In essence, all living organisms are genetically programmed for three things: survival-growth and reproduction. After reproduction, and a period of nurturing of the progeny, nature has very little use for the aging. As humans, we are done physically growing and developing by the age of 25. Then, consistent with the programmed-based theory, we begin aging, the decline towards death.
The rate of aging is strongly influenced by our exposures, consistent with the damage-based theory. Consider the reproduction and replacement of cells analogous to photocopying. However, instead of making all copies from the original, we make each subsequent copy from the preceding copy. Along the way we lose some quality, resolution, create imperfections, and progressively degrade content from the original, with time and the number of copies made. Therefore, in our analogy, the rate of aging is directly related to the rate at which copies are made.
Again, in my opinion, programmed and damage-based aspects of aging also influence each other. Detrimental exposures (poor diet, smoking, sedentary lifestyle, environmental toxins, etc) may cause programmed aging to begin earlier, and accelerate the effects of damage-based aging. On the other hand, damage-based aging can, to a greater extent, be delayed and slowed by fewer detrimental exposures, especially when combined with more positive exposures (healthful diet, regular exercise, positive mental attitude, a life’s purpose, community, decreased stress, etc).
The link is allostatic load, the amount of work/effort your body has to expend to maintain homeostasis, your set-point, and to keep you alive.
Allostatic load is a product of your genes and their response to environmental exposures.

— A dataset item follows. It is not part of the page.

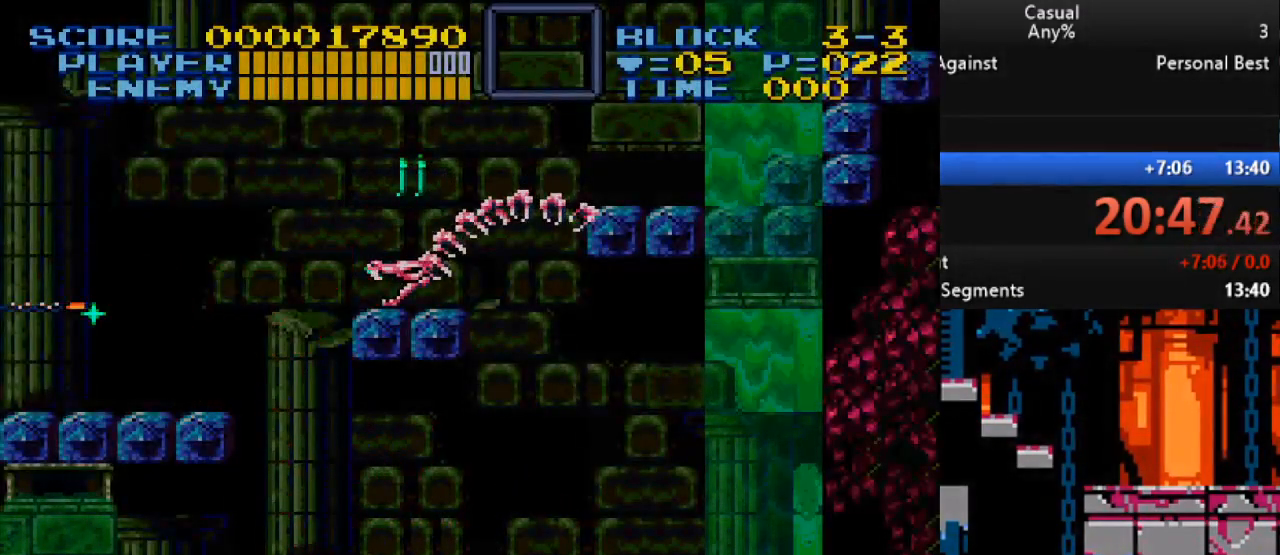
{"buttons": ["DPAD_DOWN"], "events": [[250, "DPAD_LEFT", "down"], [283, "DPAD_LEFT", "up"], [300, "DPAD_RIGHT", "down"], [333, "DPAD_DOWN", "down"], [450, "DPAD_RIGHT", "up"]]}
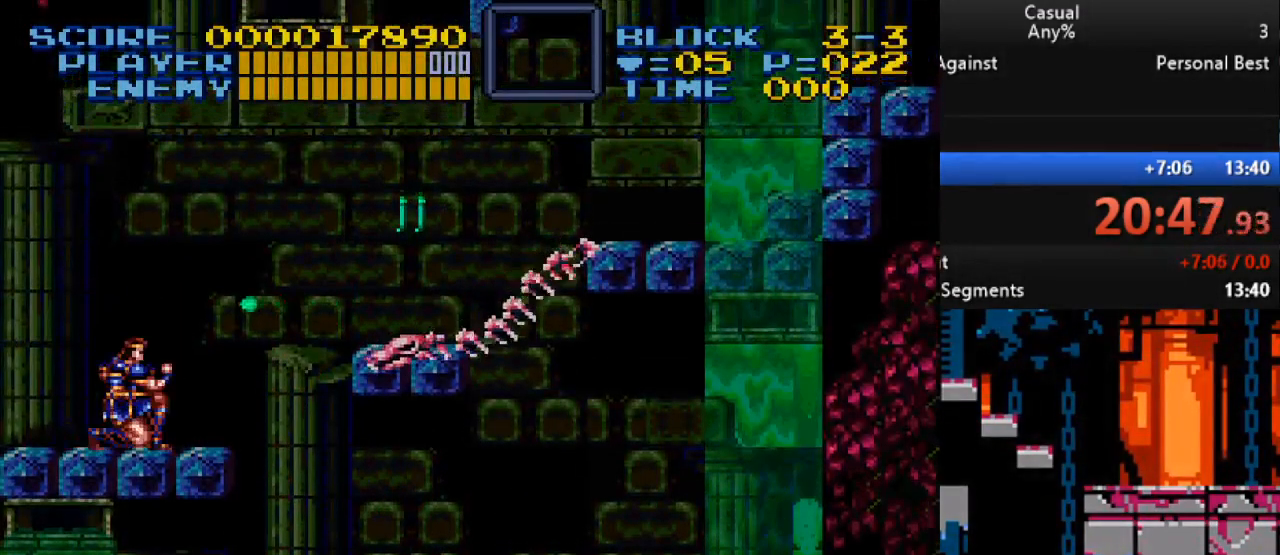
{"buttons": ["DPAD_DOWN", "DPAD_RIGHT"], "events": [[500, "DPAD_RIGHT", "down"]]}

These exposures may have their roots in your grandmother’s and your mother’s health, at the time of pregnancy (epigenetics), and includes all of your lifetime, lifestyle habits.
The healthier you are, the less your body has to work to maintain homeostasis, the less the allostatic load, the slower the rate of photocopying, the slower the rate of aging. And, obviously, vice-versa with poor health

In addition, if disease creating lifestyle behaviors start in childhood, resulting in obesity and diabetes, for instance, than programmed-based aging may be triggered earlier and damaged-based aging will likely be more pronounced at younger ages.
Ultimately, your genes (25-30%) + your exposure (70-75%) = your state of health and your biologic age.

Sunday, October 11, 2009

Bus 31

Bus 31
On my way home, stopped at a light in North Adams, I spotted BRTA (Berkshire Regional Transit Authority) Bus 31 stopped, facing me in the oncoming lane. Its digital display was flashing its route: WalMart-Hospital, WalMart-Hospital...with the return route, presumably, Hospital-WalMart, Hospital-WalMart.
Irony becomes reality: a literal mass-transit loop between mass-consumerism and mass-sickness. If it only stopped at MacDonalds!
A sad and poignant observation. Millions of years of evolution have led to this!